I can make fun of our gutless hero all day, but in reality, I possess some of the same qualities. Last week there was an Amber Alert for a kidnapped child. I heard a description of a car earlier in the day, a dark blue Malibu. While driving on the Atlantic City Expressway later that night, I saw a Malibu. I wasn’t sure what color it was, and I took note of the license plate number, which seemed vaguely familiar. I was in no way certain that it was the car, so I drove the rest of the ten minutes to my house while repeating the license plate number aloud over and over, so as not to forget. When I got home, I looked up the description of the car to find that the car I had seen was not one that was imprisoning a helpless child.
But what if it had been? I would have wasted ten minutes that could have sent the police to a much more specific search grid. Why did I need to fact-check before calling in a tip? I thought about it for a while, and the honest answer is that I did not want to be embarrassed. Although for what, I am not sure.
Why do we have a hesitation to spring into action until we are certain that our action is wanted, needed, or acceptable? What happened to shooting first and asking questions later? Why do we try to stay out of other people’s plights, but talk about it so freely at the poker table?

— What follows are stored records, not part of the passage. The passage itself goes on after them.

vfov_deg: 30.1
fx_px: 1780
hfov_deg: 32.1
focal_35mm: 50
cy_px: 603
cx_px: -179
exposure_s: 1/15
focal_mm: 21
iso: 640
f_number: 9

Perhaps it is a cognitive bias similar to loss aversion. The risk of being wrong scares us more than being right makes us feel good. Either way, society’s unflinching knack to not flinch when staring at someone else’s danger or misfortune is something that should be changed. The advent of the car alarm was a sad day for carjackers. But they can stay in business because we opt not to turn and look. Instead, we roll our eyes and plug our ears.
I can’t help but think back to my drugged up friend on the boardwalk. I think he might have really been on to something and maybe if I were to meet him again I could let him know just that.

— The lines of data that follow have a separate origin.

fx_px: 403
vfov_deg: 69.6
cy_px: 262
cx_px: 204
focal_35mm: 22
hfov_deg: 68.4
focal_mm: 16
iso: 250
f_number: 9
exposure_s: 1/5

“I love the cops, maaaaaan,” he’d say. “They’re here to protect us.”
“It’s a good thing,” I would tell him, “Because we sure as hell don’t protect each other.”
“Give me a hug,” he would say again.
Then I would say, “No.”
Sorry. I can’t even justify that in my hypothetical scenario.
“Shake my hand, then, bro. We’re in this together.”
The druggie has a point, although I am not sure it reflects the point that I see. I look into this fanatic’s eyes and wonder if he would stop someone from stealing my car. I question whether he would spring into action if he heard someone I love yell, “rape.” I even speculate as to whether or not he would say “sorry” after beating me in a hand of poker.
But I can’t determine whether or not he would do any of these things. All I see is an outstretched hand that is attached to a peculiar coke-head who wishes to make physical contact with me.
There are alarms going off in my head, but these alarms I ignore as I reach out my hand. Because crazy as he seems, he is right. We are in this together.